Olga Meyer était une enseignante douée, soutenant «ses enfants» avec tout ce qu’elle avait à sa disposition. Ses compétences didactiques, pédagogiques et psychologiques impressionnent encore aujourd’hui. L’écriture et la musique étaient ses activités préférées à côté de l’enseignement. Quand elle a rencontré son compagnon de vie, elle a quitté la maison parentale et a fondé son propre ménage. Elle a suivi des cours de littérature à l’Université de Zurich. «Soudain, j’ai senti le désir de rattraper mon retard, d’approfondir ce qu’on m’avait enseigné et que je n’avais compris qu’à moitié dans mon immaturité.» Dans ses années plus mûres, elle s’intéressa de plus en plus à l’histoire et à la culture. C’est dans son livre «Tapfer und treu» [Courageux et fidèle] qu’elle a retracé l’histoire de la vie de son père et donc un morceau de la vie dans la ville de Zurich de l’époque. «J’ai commencé à fouiner dans les livres d’histoire et les chroniques. Mon intérêt grandissait de jour en jour, mais la vie autour de nous m’effrayait.
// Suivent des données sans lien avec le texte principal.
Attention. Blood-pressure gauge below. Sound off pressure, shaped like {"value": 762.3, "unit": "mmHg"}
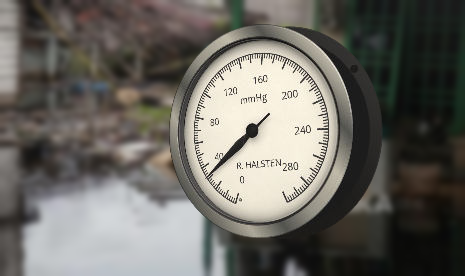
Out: {"value": 30, "unit": "mmHg"}
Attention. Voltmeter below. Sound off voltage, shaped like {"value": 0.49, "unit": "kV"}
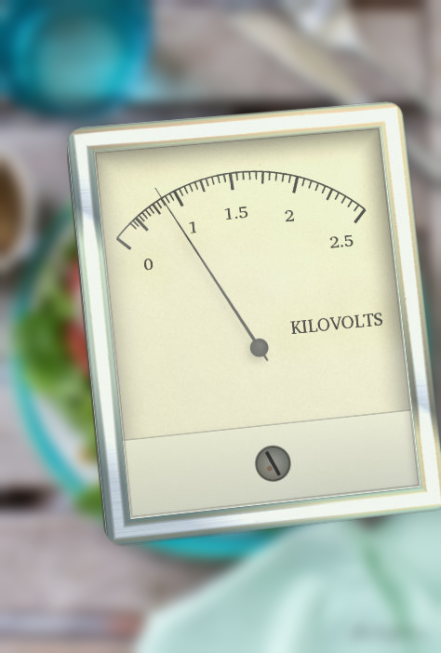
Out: {"value": 0.85, "unit": "kV"}
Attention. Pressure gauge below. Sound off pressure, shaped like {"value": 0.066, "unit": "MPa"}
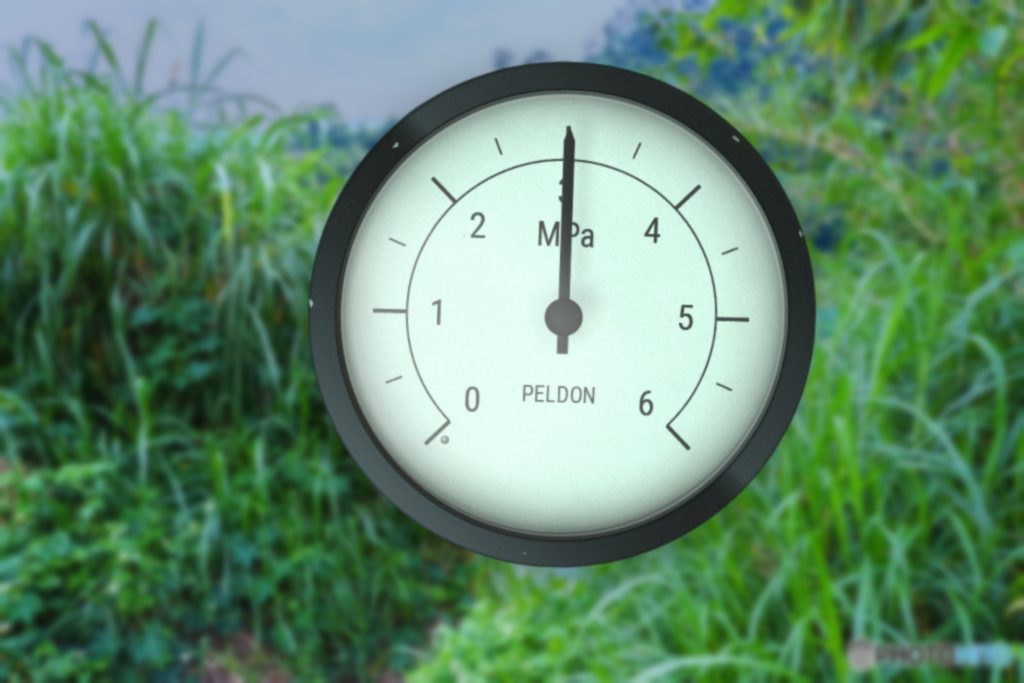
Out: {"value": 3, "unit": "MPa"}
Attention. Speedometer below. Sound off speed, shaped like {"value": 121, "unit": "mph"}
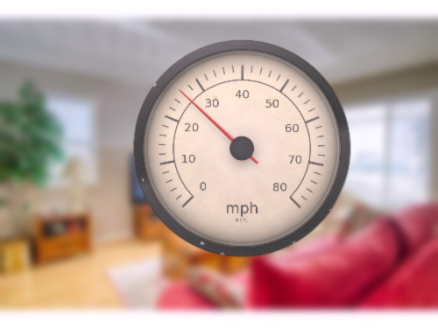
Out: {"value": 26, "unit": "mph"}
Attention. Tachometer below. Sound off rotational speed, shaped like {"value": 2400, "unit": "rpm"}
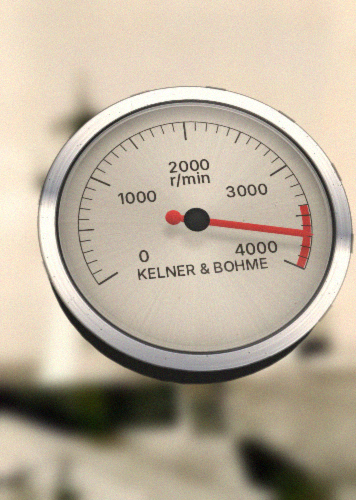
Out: {"value": 3700, "unit": "rpm"}
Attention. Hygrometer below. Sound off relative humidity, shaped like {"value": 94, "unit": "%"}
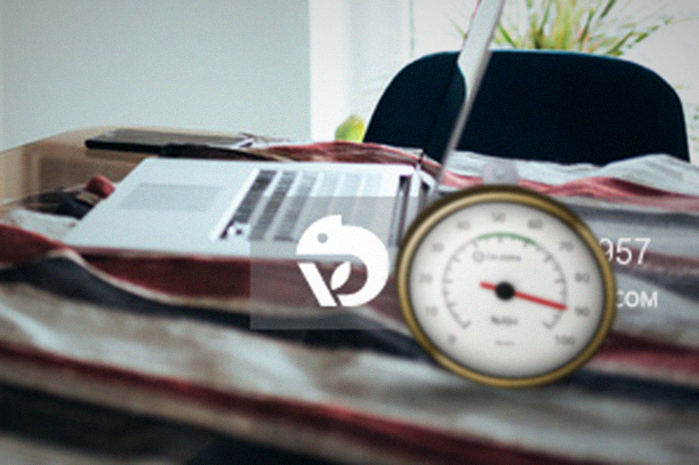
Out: {"value": 90, "unit": "%"}
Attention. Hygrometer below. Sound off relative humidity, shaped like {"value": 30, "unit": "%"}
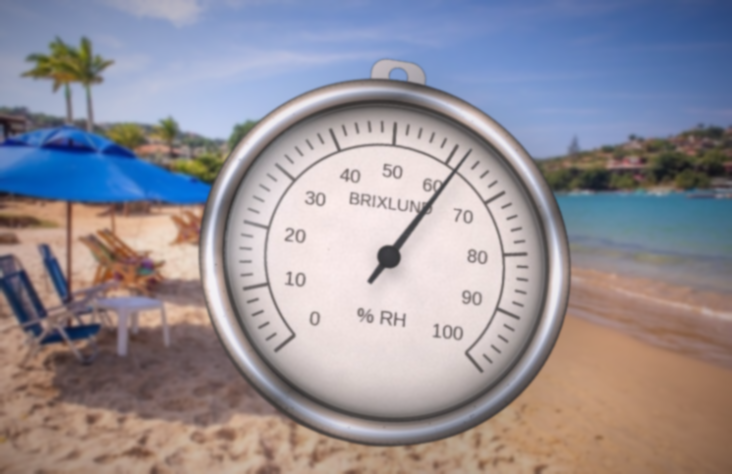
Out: {"value": 62, "unit": "%"}
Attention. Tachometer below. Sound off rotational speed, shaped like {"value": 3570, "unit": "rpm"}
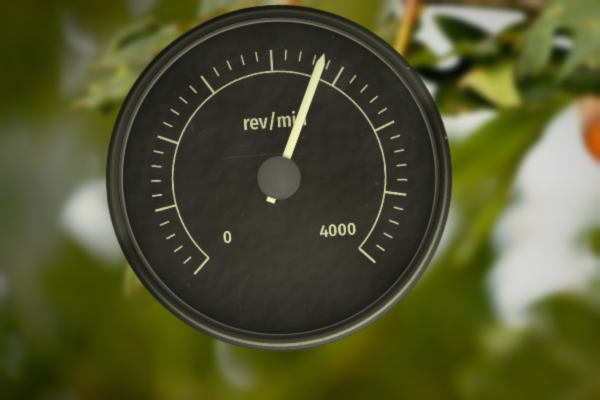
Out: {"value": 2350, "unit": "rpm"}
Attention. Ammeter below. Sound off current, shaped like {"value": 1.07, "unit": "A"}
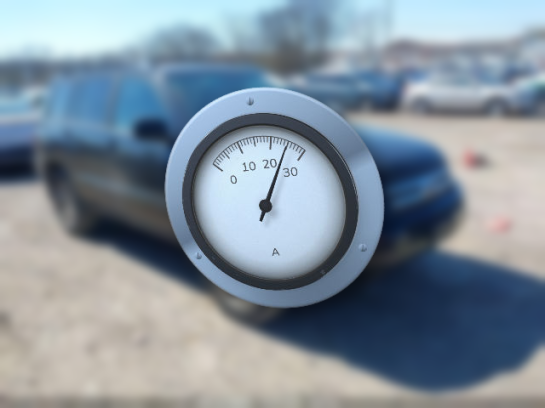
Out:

On parlait à nouveau de guerre, malgré les acclamations que la lauréate du prix Nobel Bertha von Suttner et son livre ‹A bas les armes!› avaient obtenus – tout comme d’autres personnes qui tentèrent également d’ouvrir les yeux des populations.» 




«Si je n’avais écrit, au cours de ma vie, que ce seul et unique ouvrage …»


Pour Olga Meyer, l’écriture était une obligation intérieure envers la jeunesse. «Les jeunes sont des chercheurs. Ils cherchent le monde et leur voie dans ce monde, également dans les livres.» Elle a reçu beaucoup d’échos des lectrices et lecteurs qui se sont retrouvés dans ses histoires. Un jour, Olga Meyer a rencontré une jeune fille ayant passé un an dans un ménage en Suisse romande pour apprendre la langue et qui avait eu le mal du pays. Un livre d’Olga Meyer lui fut d’une grande aide à cette époque. «Et si je n’avais écrit, au cours de ma vie, que ce seul et unique ouvrage – en entendant ce qu’il a apporté à cette jeune fille –, cela aurait suffi comme preuve que les livres sont décisifs pour la vie des jeunes – en bien comme en mal – qu’ils ont une tâche à accomplir et que l’auteur doit en être conscient, c’est-à-dire qu’il doit prendre part à l’épanouissement moral et sain des jeunes et qu’il doit les aimer.» Cette éthique est à souhaiter à tous les auteurs actuels de livres pour enfants et adolescents.    •

1    Meyer, Olga. Olga Meyer erzählt aus ihrem Leben. Rascher-Verlag Zurich-Stuttgart. Toutes les citations suivantes sont également tirées de cette autobiographie. Puissent-elles encourager les lecteurs à lire eux-mêmes ce livre qu’on trouve encore chez les antiquaires. 

2    Elle a lu aux jeunes le «Livre de la jungle» de Rudyard Kipling. En fonction des besoins éducatifs du moment, elle complétait le texte par ses propres réflexions.